Dementia and self esteem

self-esteemUnfortunately, I had low self esteem right into my thirties, like a dark cloud hanging out in the background of my subconscious. I was quite shy as a child, and always wanting approval as we rarely received positive feedback, no matter how well we did at something. My self esteem developed after many years of reading and attending motivational conferences and seminars, lots of self evaluation and reflection, in fact, a lot of hard work!

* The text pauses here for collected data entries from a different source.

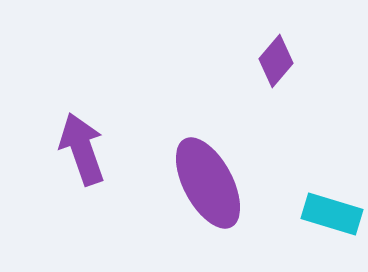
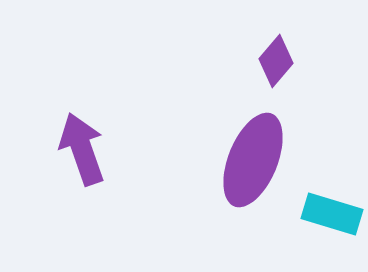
purple ellipse: moved 45 px right, 23 px up; rotated 50 degrees clockwise
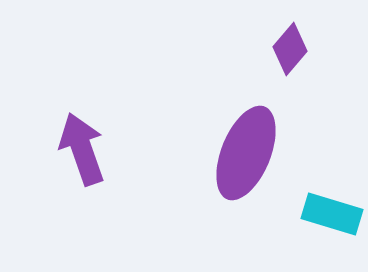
purple diamond: moved 14 px right, 12 px up
purple ellipse: moved 7 px left, 7 px up
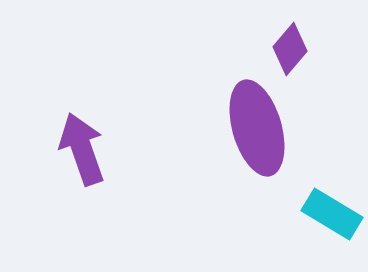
purple ellipse: moved 11 px right, 25 px up; rotated 38 degrees counterclockwise
cyan rectangle: rotated 14 degrees clockwise
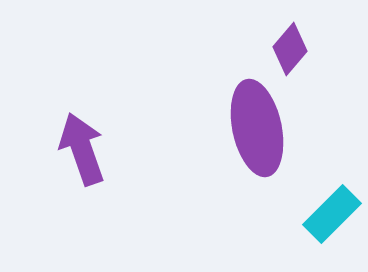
purple ellipse: rotated 4 degrees clockwise
cyan rectangle: rotated 76 degrees counterclockwise
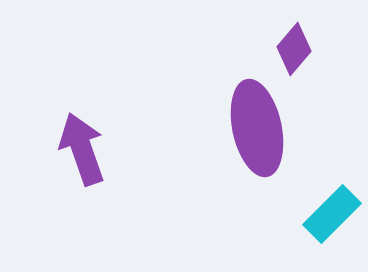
purple diamond: moved 4 px right
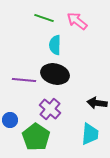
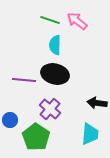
green line: moved 6 px right, 2 px down
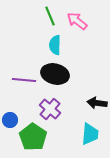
green line: moved 4 px up; rotated 48 degrees clockwise
green pentagon: moved 3 px left
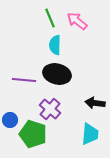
green line: moved 2 px down
black ellipse: moved 2 px right
black arrow: moved 2 px left
green pentagon: moved 3 px up; rotated 16 degrees counterclockwise
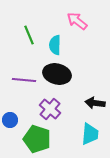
green line: moved 21 px left, 17 px down
green pentagon: moved 4 px right, 5 px down
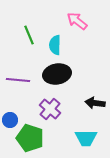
black ellipse: rotated 24 degrees counterclockwise
purple line: moved 6 px left
cyan trapezoid: moved 4 px left, 4 px down; rotated 85 degrees clockwise
green pentagon: moved 7 px left, 1 px up
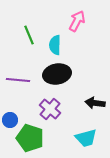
pink arrow: rotated 80 degrees clockwise
cyan trapezoid: rotated 15 degrees counterclockwise
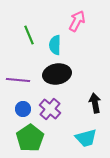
black arrow: rotated 72 degrees clockwise
blue circle: moved 13 px right, 11 px up
green pentagon: rotated 20 degrees clockwise
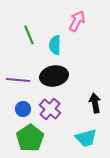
black ellipse: moved 3 px left, 2 px down
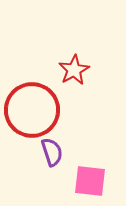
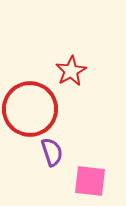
red star: moved 3 px left, 1 px down
red circle: moved 2 px left, 1 px up
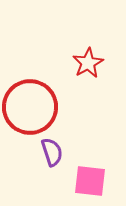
red star: moved 17 px right, 8 px up
red circle: moved 2 px up
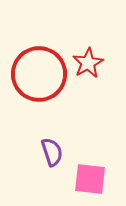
red circle: moved 9 px right, 33 px up
pink square: moved 2 px up
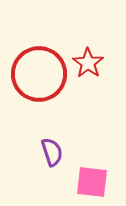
red star: rotated 8 degrees counterclockwise
pink square: moved 2 px right, 3 px down
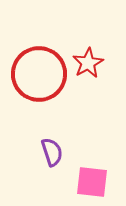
red star: rotated 8 degrees clockwise
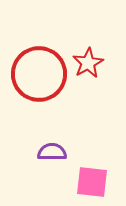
purple semicircle: rotated 72 degrees counterclockwise
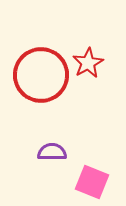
red circle: moved 2 px right, 1 px down
pink square: rotated 16 degrees clockwise
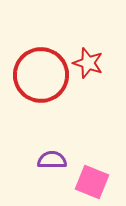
red star: rotated 24 degrees counterclockwise
purple semicircle: moved 8 px down
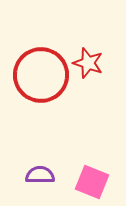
purple semicircle: moved 12 px left, 15 px down
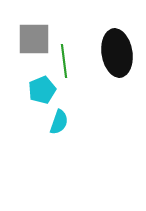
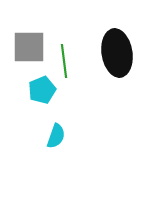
gray square: moved 5 px left, 8 px down
cyan semicircle: moved 3 px left, 14 px down
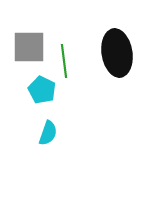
cyan pentagon: rotated 24 degrees counterclockwise
cyan semicircle: moved 8 px left, 3 px up
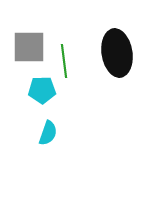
cyan pentagon: rotated 28 degrees counterclockwise
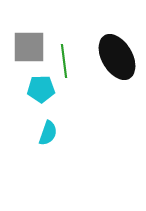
black ellipse: moved 4 px down; rotated 21 degrees counterclockwise
cyan pentagon: moved 1 px left, 1 px up
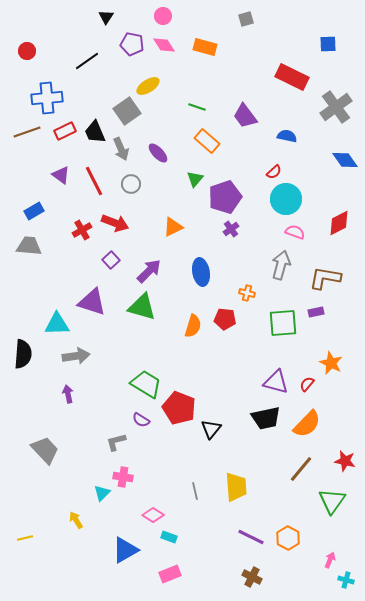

It did not come easily to me, and with broken relationships and the death of someone I had loved, it was often easier to ignore my own worth, and blame myself. I have delved deep into my subconscious, and many of my book shelves definitely look like the inside of an Adelaide self help bookshop called COPE!

My self esteem was soaring, not egotistically, but in a healthy way, and then along came dementia. The shame, stigma, discrimination and ever-increasing disabilities tried desperately to erode my self esteem, somehow made me feel less worthwhile, less able. The label ‘disabled’ was really difficult to accept, even though in dementia circles, considering the symptoms of dementia as disabilities was not at all the norm, and is only now evolving.

In 2009 I wrote a report after attending a disability conference,  supported by the University of South Australia, and facing up to the symptoms as disAbilities was the most positive thing I could have done. And then, finding ways to overcome or accommodate them ensured my self esteem didn’t tumble back to ground zero. As I’ve been advocating for people with dementia to become involved in a new group, Alzheimer’s Australia Dementia Advisory Group, I’ve been fighting hard to get many of the carers people with dementia, as well as the people with dementia, to believe they have the ability to contribute.

As the website ‘I Can I Will’, inspired by Richard Taylor  implies, people with dementia can and must speak up for themselves. This will not only ensure we have a voice about our own care and futures, but will help to keep our sense of being valued, of contributing positively, and our self esteem intact. It is important people with dementia still have a purpose, a reason to fight against the symptoms of dementia, and against the stigma and discrimination. If we only evaluate our own worth, or judge ourselves by dementia, our self esteem has nowhere to go except downwards. Self-esteem is a disposition that a person has which represents their judgments of their own worthiness, and therefore it is important for others to treat us as valued citizens, and to respect and understand they should not define us by ‘dementia’, to help us believe in ourselves and our self esteem.

12 thoughts on “Dementia and self esteem

  1. Hi Kate,
    I love your website. It inspires me. Self Esteem is my life topic. I had a big accident when I was 3 years old. Now 43 years later, looking back at my life and wonder how I got this far? In this trip I went to special schools, because I was mentally damaged badly. It gave me a stigma and low selfesteem. The special schools gave me a trip with other youngsters who had paralised legs and a fight in the car changed my life fore ever. Five years ago mine dream came through and did the impossible, I went succesfully to a higher eduction and my goal is to coach people with low selfesteem.
    I found your website because I was looking for a picture to communicate what Selfesteem is about. I live in the Netherlands and I would like to use this picture. Is this your picture and do I have your approval to use it for website and flyer. Aldo I need to make some little changes.
    Looking forward for your reply.
    Best Regards,
    Gerard van Dijk
    Zeewolde, The Netherlands

    • Hello Gerard, great to meet someone else on a ‘life topic’, and self esteem is such an important one. The image you have asked to use was sourced from googleimages.com so I’m sure you can use it, in fact you have highlighted I forgot to reference my source, so thanks! All the best… I may be in the Netherlands in July so who knows, we could even connect?!

  2. What brilliant and eloquent writing… I really enjoyed reading this post it hooked me in from the very beginning. I admire you for being such a fighter and an inspiration to help so many others to share their voice 🙂 x

  3. You are still soaring up there Kate or you wouldn’t be doing what you are doing or inspiring others as you are! Never, ever doubt yourself, you are too good a soul to do that to yourself. Stay high on your efforts and have a fab weekend my friend….VK

  4. Kate – that is so beautifully written. You should submit it to some patient newsletters ….. it is so professional and precise.